Obama also took a step the chattering class won’t fancy: he didn’t say the sky is falling regarding Social Security. He reiterated his established position: Social Security is not in crisis or the cause of near-term deficit problems. So he proposed no specific action—but offered principles (no privatization, no reduction in benefits for current beneficiaries, no slashing in benefits for future beneficiaries). He has called for bipartisan negotiations to shore up Social Security separate from bipartisan negotiations he has urged for dealing with the deficit.
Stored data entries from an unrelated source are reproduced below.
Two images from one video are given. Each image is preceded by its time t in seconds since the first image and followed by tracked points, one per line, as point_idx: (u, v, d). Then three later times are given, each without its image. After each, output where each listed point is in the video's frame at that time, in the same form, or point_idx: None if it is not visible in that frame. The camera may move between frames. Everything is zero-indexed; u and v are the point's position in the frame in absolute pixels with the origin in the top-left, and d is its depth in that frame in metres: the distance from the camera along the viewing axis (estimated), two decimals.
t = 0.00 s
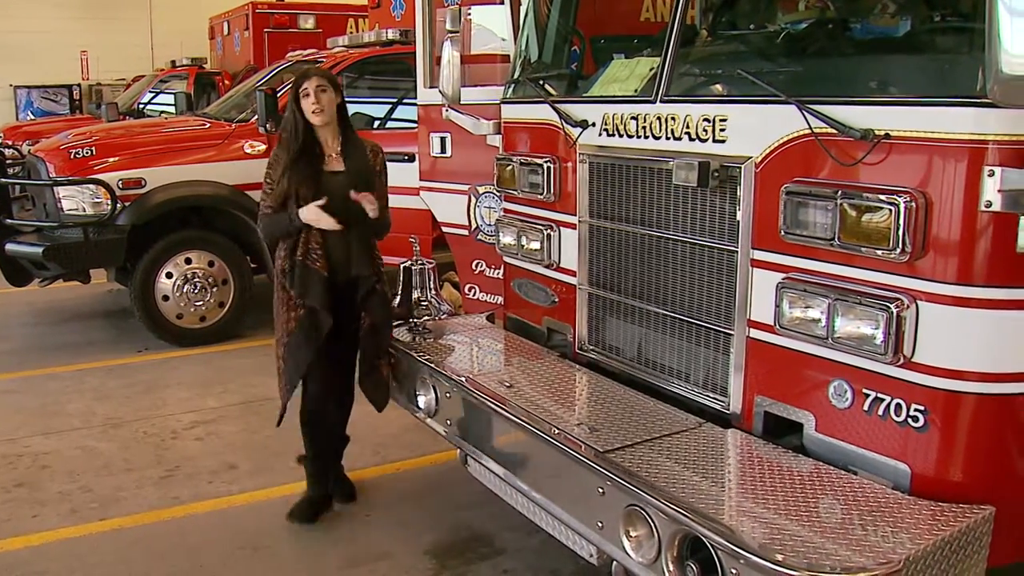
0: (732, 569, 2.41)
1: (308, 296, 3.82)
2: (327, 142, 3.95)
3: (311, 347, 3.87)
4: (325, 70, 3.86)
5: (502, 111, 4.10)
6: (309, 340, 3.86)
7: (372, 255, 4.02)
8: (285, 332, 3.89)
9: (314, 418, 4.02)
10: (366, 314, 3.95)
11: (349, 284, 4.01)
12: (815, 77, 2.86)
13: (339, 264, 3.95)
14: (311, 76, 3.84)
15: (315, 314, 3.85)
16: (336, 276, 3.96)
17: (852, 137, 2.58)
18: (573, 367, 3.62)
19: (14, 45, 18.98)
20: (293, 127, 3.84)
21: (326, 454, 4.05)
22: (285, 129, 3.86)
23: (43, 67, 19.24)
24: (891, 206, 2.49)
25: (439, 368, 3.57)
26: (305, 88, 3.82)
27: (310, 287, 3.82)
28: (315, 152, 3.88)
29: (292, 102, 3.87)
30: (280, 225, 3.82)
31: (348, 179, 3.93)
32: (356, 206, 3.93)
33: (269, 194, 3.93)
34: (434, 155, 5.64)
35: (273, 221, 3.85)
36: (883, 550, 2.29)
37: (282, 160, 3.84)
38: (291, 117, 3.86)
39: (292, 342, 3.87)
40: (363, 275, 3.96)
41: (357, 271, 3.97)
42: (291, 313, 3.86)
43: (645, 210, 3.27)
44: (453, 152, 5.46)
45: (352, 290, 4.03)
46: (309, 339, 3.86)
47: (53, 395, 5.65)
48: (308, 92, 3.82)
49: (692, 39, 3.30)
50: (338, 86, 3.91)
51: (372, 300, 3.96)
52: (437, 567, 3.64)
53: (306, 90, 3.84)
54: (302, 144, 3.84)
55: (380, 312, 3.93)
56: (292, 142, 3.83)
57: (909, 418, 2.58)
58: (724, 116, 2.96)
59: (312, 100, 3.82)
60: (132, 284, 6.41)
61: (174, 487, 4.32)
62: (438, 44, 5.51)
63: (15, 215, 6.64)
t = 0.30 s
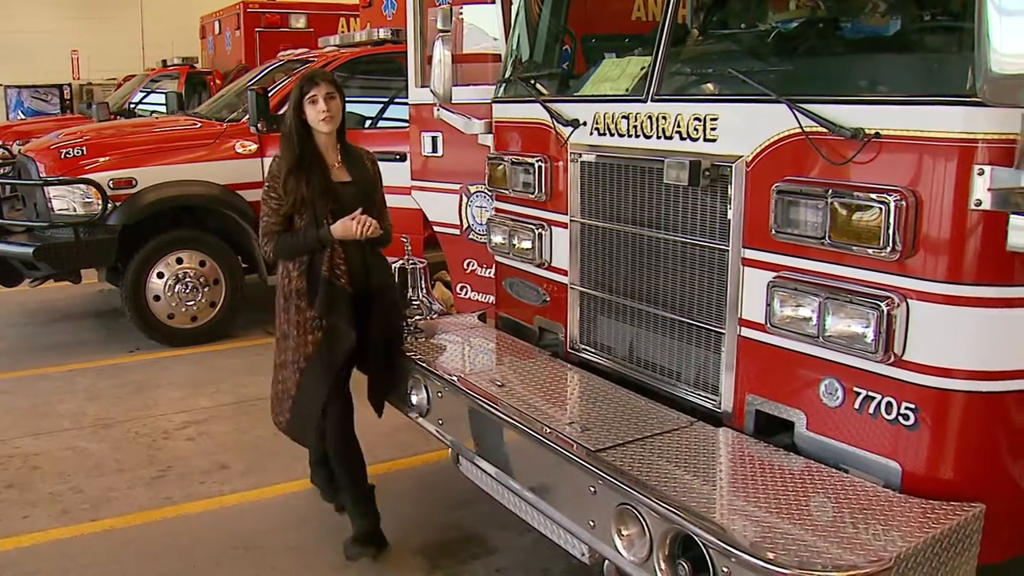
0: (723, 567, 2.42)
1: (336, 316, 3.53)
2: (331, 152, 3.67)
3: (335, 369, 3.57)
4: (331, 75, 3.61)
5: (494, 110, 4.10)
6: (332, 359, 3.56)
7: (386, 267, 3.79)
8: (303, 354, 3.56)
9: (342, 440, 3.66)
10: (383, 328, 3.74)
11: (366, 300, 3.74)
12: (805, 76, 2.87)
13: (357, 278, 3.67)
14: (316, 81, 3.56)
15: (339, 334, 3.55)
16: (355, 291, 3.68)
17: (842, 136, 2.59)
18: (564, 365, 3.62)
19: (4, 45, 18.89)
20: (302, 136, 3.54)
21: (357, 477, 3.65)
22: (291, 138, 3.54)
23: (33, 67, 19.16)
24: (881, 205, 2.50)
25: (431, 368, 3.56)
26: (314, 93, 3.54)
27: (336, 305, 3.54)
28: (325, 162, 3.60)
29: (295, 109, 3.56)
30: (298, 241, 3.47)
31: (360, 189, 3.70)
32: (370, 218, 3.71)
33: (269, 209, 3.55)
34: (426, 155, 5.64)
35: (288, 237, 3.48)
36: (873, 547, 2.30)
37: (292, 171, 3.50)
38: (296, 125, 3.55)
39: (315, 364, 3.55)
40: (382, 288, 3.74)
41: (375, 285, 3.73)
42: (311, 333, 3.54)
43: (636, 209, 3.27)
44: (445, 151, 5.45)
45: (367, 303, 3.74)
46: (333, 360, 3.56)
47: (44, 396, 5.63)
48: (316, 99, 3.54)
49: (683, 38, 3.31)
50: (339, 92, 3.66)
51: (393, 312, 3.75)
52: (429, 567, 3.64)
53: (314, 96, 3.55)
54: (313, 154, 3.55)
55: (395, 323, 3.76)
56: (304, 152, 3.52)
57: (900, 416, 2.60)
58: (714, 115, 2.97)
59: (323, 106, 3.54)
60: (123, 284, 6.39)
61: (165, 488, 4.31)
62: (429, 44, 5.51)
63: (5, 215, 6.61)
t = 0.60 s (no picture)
0: (712, 566, 2.43)
1: (341, 325, 3.45)
2: (333, 150, 3.58)
3: (339, 381, 3.47)
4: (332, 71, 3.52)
5: (482, 110, 4.10)
6: (336, 371, 3.45)
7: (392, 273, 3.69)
8: (305, 366, 3.45)
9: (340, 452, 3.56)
10: (387, 335, 3.67)
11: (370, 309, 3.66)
12: (792, 75, 2.88)
13: (363, 286, 3.58)
14: (315, 75, 3.47)
15: (343, 344, 3.46)
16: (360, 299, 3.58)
17: (830, 135, 2.59)
18: (553, 365, 3.63)
19: None
20: (300, 134, 3.46)
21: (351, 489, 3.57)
22: (290, 136, 3.45)
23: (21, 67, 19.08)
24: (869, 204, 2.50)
25: (421, 368, 3.56)
26: (312, 89, 3.45)
27: (340, 313, 3.45)
28: (326, 161, 3.50)
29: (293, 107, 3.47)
30: (299, 245, 3.38)
31: (366, 190, 3.59)
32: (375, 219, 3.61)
33: (269, 211, 3.47)
34: (415, 155, 5.64)
35: (289, 242, 3.39)
36: (862, 546, 2.31)
37: (292, 171, 3.41)
38: (294, 123, 3.47)
39: (319, 376, 3.45)
40: (388, 296, 3.65)
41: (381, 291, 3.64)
42: (315, 344, 3.44)
43: (624, 209, 3.27)
44: (434, 151, 5.45)
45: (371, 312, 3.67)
46: (337, 371, 3.46)
47: (32, 397, 5.61)
48: (313, 94, 3.45)
49: (671, 38, 3.31)
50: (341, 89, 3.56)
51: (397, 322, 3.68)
52: (419, 567, 3.64)
53: (313, 92, 3.46)
54: (313, 152, 3.46)
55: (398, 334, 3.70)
56: (302, 150, 3.43)
57: (887, 415, 2.61)
58: (702, 115, 2.97)
59: (322, 103, 3.45)
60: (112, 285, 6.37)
61: (154, 489, 4.30)
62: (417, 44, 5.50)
63: None
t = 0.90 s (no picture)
0: (698, 565, 2.43)
1: (336, 336, 3.25)
2: (331, 152, 3.41)
3: (332, 395, 3.28)
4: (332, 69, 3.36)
5: (467, 110, 4.09)
6: (331, 385, 3.28)
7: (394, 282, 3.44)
8: (297, 379, 3.27)
9: (329, 462, 3.50)
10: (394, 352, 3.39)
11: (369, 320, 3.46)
12: (775, 75, 2.89)
13: (360, 296, 3.36)
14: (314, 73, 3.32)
15: (338, 356, 3.26)
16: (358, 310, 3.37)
17: (813, 135, 2.61)
18: (539, 365, 3.63)
19: None
20: (296, 136, 3.30)
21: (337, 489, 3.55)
22: (286, 137, 3.30)
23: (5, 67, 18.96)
24: (852, 203, 2.52)
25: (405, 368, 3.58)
26: (310, 88, 3.30)
27: (336, 323, 3.25)
28: (321, 164, 3.34)
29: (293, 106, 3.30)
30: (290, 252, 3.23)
31: (364, 192, 3.42)
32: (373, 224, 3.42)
33: (260, 215, 3.33)
34: (400, 155, 5.63)
35: (280, 248, 3.24)
36: (847, 544, 2.33)
37: (283, 175, 3.26)
38: (290, 124, 3.31)
39: (311, 390, 3.28)
40: (392, 307, 3.39)
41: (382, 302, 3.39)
42: (309, 356, 3.27)
43: (610, 208, 3.27)
44: (419, 151, 5.45)
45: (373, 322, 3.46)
46: (330, 385, 3.28)
47: (17, 400, 5.57)
48: (312, 92, 3.30)
49: (656, 38, 3.32)
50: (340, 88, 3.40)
51: (404, 334, 3.37)
52: (406, 567, 3.63)
53: (314, 90, 3.30)
54: (308, 154, 3.30)
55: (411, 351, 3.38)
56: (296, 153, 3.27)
57: (872, 413, 2.62)
58: (687, 114, 2.98)
59: (320, 102, 3.29)
60: (96, 287, 6.34)
61: (139, 491, 4.28)
62: (403, 44, 5.49)
63: None
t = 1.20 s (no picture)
0: (680, 563, 2.44)
1: (304, 347, 3.19)
2: (319, 153, 3.28)
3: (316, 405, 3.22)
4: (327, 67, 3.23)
5: (449, 110, 4.09)
6: (315, 396, 3.21)
7: (381, 291, 3.35)
8: (282, 388, 3.22)
9: (318, 469, 3.47)
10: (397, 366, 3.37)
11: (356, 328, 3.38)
12: (756, 74, 2.90)
13: (340, 306, 3.29)
14: (309, 72, 3.19)
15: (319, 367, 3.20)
16: (335, 318, 3.29)
17: (794, 134, 2.62)
18: (521, 365, 3.63)
19: None
20: (287, 135, 3.16)
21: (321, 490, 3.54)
22: (273, 136, 3.18)
23: None
24: (832, 202, 2.53)
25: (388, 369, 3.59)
26: (306, 87, 3.18)
27: (305, 334, 3.19)
28: (304, 165, 3.20)
29: (288, 102, 3.17)
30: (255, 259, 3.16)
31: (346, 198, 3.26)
32: (355, 231, 3.28)
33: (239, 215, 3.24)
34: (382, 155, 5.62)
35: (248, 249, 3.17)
36: (828, 541, 2.35)
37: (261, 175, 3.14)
38: (282, 121, 3.18)
39: (295, 400, 3.21)
40: (372, 318, 3.33)
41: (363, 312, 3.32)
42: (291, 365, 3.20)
43: (592, 207, 3.28)
44: (402, 151, 5.44)
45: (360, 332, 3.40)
46: (310, 397, 3.21)
47: None
48: (306, 92, 3.18)
49: (637, 38, 3.32)
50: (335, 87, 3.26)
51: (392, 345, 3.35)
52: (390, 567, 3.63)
53: (313, 88, 3.19)
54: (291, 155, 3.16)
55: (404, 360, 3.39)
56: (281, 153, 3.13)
57: (853, 411, 2.64)
58: (668, 113, 2.99)
59: (321, 100, 3.19)
60: (78, 289, 6.31)
61: (122, 494, 4.26)
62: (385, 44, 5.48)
63: None
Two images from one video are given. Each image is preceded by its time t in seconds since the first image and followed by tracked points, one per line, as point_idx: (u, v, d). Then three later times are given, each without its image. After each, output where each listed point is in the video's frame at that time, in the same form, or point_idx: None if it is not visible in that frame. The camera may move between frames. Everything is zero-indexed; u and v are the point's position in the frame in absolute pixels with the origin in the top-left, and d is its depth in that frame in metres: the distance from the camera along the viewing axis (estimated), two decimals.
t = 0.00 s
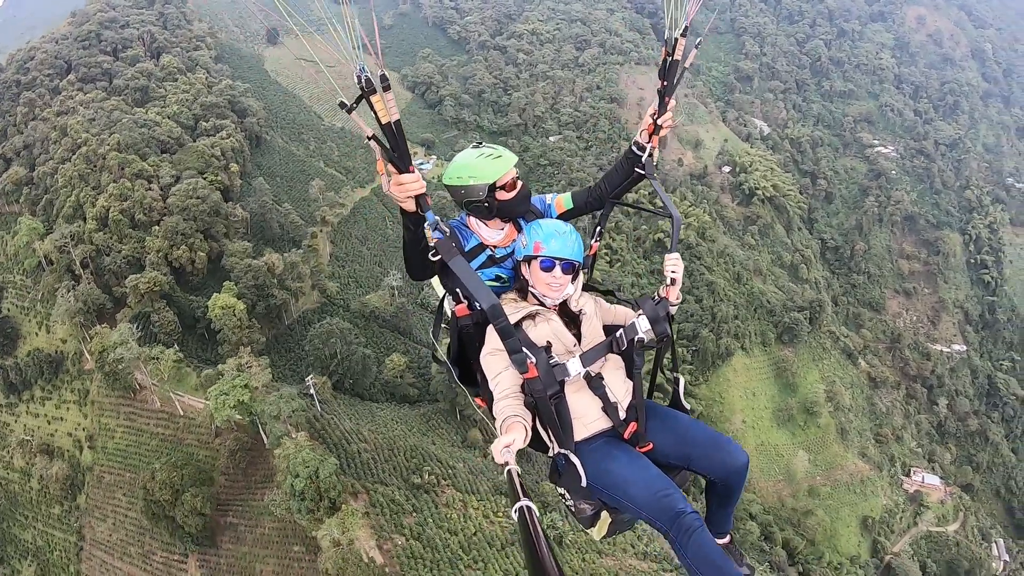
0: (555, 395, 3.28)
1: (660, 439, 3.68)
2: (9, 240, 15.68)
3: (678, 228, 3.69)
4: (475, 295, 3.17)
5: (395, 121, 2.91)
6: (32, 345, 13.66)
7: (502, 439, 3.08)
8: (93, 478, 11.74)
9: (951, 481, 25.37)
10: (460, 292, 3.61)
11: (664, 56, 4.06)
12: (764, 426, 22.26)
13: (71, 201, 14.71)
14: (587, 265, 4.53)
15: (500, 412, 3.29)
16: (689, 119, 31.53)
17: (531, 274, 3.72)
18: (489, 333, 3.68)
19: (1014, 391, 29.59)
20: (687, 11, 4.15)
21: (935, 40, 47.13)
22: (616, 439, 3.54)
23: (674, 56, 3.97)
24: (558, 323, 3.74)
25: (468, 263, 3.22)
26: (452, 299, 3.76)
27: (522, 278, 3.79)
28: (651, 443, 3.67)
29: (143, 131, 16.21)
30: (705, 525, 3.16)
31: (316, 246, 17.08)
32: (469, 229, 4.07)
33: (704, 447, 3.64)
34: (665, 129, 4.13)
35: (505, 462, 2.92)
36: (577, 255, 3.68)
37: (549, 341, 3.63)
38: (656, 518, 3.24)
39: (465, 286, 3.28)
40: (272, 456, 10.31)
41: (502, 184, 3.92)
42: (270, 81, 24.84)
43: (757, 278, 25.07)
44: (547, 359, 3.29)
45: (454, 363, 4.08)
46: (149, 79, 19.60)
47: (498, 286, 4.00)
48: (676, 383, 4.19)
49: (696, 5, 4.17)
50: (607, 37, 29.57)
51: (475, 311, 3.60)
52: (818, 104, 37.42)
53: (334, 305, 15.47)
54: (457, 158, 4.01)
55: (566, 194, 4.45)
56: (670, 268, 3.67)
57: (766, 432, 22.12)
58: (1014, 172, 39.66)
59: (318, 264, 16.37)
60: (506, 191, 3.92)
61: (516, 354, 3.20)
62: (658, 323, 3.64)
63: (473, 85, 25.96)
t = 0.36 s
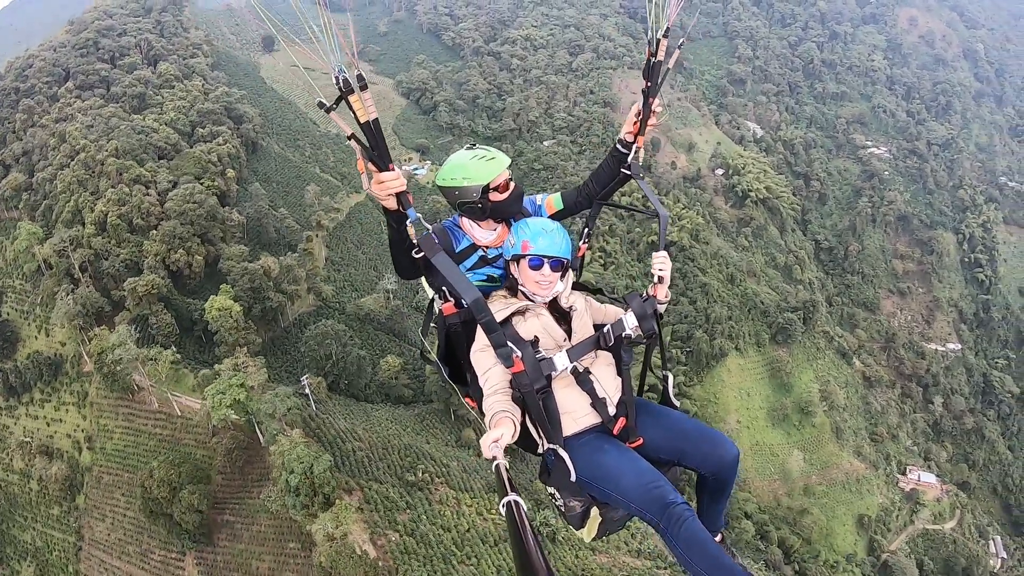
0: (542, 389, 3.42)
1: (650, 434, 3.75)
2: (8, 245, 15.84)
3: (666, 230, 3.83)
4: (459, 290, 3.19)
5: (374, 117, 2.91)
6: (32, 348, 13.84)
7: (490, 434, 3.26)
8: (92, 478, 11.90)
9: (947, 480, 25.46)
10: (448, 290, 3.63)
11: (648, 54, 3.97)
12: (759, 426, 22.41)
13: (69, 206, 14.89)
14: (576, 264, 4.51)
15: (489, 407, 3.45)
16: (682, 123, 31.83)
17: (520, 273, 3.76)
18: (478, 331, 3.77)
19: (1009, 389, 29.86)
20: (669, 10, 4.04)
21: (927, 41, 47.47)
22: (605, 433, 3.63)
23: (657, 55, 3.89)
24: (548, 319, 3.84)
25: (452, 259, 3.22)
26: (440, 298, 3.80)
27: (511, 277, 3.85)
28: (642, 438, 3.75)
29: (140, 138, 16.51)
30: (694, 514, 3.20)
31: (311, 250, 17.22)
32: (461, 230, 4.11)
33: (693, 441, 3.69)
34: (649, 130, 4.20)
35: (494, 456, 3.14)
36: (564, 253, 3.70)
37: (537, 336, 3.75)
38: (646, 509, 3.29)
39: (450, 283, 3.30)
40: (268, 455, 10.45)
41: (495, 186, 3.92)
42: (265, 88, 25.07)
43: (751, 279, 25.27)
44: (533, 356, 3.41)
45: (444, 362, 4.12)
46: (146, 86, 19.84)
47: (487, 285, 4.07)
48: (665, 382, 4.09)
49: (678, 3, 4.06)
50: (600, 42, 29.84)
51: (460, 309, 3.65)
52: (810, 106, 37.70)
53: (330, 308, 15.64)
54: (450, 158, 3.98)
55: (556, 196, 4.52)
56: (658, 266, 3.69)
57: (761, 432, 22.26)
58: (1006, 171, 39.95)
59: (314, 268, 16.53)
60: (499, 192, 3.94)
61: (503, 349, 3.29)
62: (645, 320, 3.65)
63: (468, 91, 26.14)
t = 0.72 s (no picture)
0: (534, 404, 3.38)
1: (644, 445, 3.78)
2: (14, 246, 16.09)
3: (656, 241, 3.85)
4: (446, 308, 3.18)
5: (355, 140, 2.96)
6: (38, 347, 14.07)
7: (485, 451, 3.18)
8: (97, 473, 12.14)
9: (948, 477, 25.53)
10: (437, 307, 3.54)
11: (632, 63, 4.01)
12: (759, 423, 22.49)
13: (74, 207, 15.12)
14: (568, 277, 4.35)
15: (483, 423, 3.41)
16: (681, 122, 31.97)
17: (508, 288, 3.70)
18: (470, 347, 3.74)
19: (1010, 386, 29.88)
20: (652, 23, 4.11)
21: (927, 40, 47.57)
22: (599, 445, 3.64)
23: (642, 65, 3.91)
24: (539, 331, 3.77)
25: (437, 276, 3.24)
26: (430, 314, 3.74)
27: (500, 292, 3.78)
28: (637, 450, 3.77)
29: (144, 140, 16.74)
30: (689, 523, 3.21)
31: (313, 249, 17.36)
32: (456, 244, 4.04)
33: (688, 449, 3.72)
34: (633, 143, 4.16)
35: (488, 471, 3.09)
36: (552, 265, 3.66)
37: (528, 350, 3.66)
38: (641, 520, 3.29)
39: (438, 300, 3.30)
40: (269, 447, 10.77)
41: (489, 201, 3.94)
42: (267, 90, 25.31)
43: (751, 277, 25.37)
44: (524, 370, 3.40)
45: (437, 376, 4.14)
46: (149, 89, 20.11)
47: (479, 301, 3.98)
48: (660, 394, 4.27)
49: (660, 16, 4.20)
50: (600, 43, 30.00)
51: (452, 324, 3.52)
52: (810, 105, 37.78)
53: (331, 307, 15.80)
54: (446, 172, 4.02)
55: (551, 209, 4.48)
56: (649, 276, 3.77)
57: (761, 429, 22.33)
58: (1006, 168, 40.02)
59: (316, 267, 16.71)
60: (493, 206, 3.95)
61: (492, 366, 3.29)
62: (637, 331, 3.65)
63: (468, 92, 26.29)
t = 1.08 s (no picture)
0: (532, 408, 3.49)
1: (643, 447, 3.89)
2: (25, 241, 16.38)
3: (652, 244, 4.06)
4: (444, 315, 3.31)
5: (345, 149, 3.09)
6: (48, 339, 14.33)
7: (485, 456, 3.33)
8: (105, 462, 12.40)
9: (951, 475, 25.53)
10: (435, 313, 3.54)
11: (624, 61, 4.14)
12: (761, 419, 22.58)
13: (84, 202, 15.38)
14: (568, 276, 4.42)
15: (482, 428, 3.53)
16: (686, 120, 32.01)
17: (505, 291, 3.84)
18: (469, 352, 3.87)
19: (1015, 385, 29.81)
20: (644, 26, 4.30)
21: (933, 38, 47.44)
22: (600, 449, 3.73)
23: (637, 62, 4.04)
24: (536, 334, 3.89)
25: (432, 283, 3.37)
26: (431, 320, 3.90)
27: (498, 296, 3.91)
28: (637, 453, 3.87)
29: (153, 137, 17.01)
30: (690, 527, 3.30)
31: (318, 244, 17.43)
32: (453, 247, 4.16)
33: (688, 452, 3.81)
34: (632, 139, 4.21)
35: (489, 478, 3.22)
36: (548, 267, 3.81)
37: (527, 354, 3.79)
38: (641, 524, 3.39)
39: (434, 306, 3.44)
40: (273, 436, 10.99)
41: (484, 202, 4.09)
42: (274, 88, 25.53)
43: (755, 274, 25.39)
44: (522, 375, 3.50)
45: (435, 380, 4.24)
46: (157, 87, 20.37)
47: (476, 303, 4.06)
48: (660, 396, 4.35)
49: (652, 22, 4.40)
50: (605, 41, 30.02)
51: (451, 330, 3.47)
52: (816, 103, 37.74)
53: (336, 300, 15.92)
54: (439, 176, 4.14)
55: (546, 212, 4.59)
56: (646, 277, 3.94)
57: (763, 426, 22.43)
58: (1012, 167, 40.02)
59: (321, 261, 16.92)
60: (488, 208, 4.12)
61: (491, 371, 3.42)
62: (635, 332, 3.85)
63: (473, 90, 26.41)
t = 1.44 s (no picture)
0: (542, 401, 3.33)
1: (652, 440, 3.68)
2: (32, 237, 16.61)
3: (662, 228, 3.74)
4: (451, 305, 3.14)
5: (356, 137, 3.08)
6: (54, 332, 14.55)
7: (490, 453, 3.12)
8: (110, 453, 12.61)
9: (952, 476, 25.55)
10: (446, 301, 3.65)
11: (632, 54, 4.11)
12: (761, 419, 22.67)
13: (91, 198, 15.59)
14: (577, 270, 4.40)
15: (489, 423, 3.31)
16: (688, 121, 32.12)
17: (509, 280, 3.63)
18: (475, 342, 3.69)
19: (1016, 386, 29.84)
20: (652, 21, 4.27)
21: (936, 39, 47.47)
22: (608, 441, 3.56)
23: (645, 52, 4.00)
24: (543, 327, 3.69)
25: (441, 272, 3.21)
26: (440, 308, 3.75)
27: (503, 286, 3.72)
28: (644, 445, 3.67)
29: (159, 134, 17.21)
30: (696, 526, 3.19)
31: (321, 241, 17.46)
32: (458, 236, 4.04)
33: (695, 445, 3.64)
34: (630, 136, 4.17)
35: (495, 476, 3.01)
36: (554, 255, 3.58)
37: (534, 347, 3.60)
38: (649, 521, 3.25)
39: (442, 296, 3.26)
40: (275, 427, 11.20)
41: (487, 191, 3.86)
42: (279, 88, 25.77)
43: (755, 274, 25.43)
44: (531, 367, 3.32)
45: (445, 366, 4.13)
46: (163, 86, 20.61)
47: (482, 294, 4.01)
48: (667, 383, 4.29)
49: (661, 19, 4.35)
50: (608, 41, 30.12)
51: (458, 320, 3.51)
52: (818, 105, 37.82)
53: (338, 297, 16.13)
54: (439, 166, 3.95)
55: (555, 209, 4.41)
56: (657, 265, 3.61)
57: (762, 425, 22.52)
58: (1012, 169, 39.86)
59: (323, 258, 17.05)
60: (493, 195, 3.89)
61: (499, 363, 3.23)
62: (647, 322, 3.59)
63: (477, 91, 26.56)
So Obama is ticking off the boxes—cuts in government (including the military), taxes on the wealthy, and Medicare and Medicaid savings (details to come)—as he tries to leapfrog over the GOP in this deficit-reduction chase and rewrite the overarching narrative. This is not about the numbers, he’s insisting, it’s about the values and aspirations of this nation. But he’s attempting this sophisticated and tricky maneuver on GOP turf—and in doing so, he runs the risk of reinforcing the Republicans’ basic message that the name of the game is deficit-reduction. The speech showed that Obama realizes that to win the debate, he must change the debate.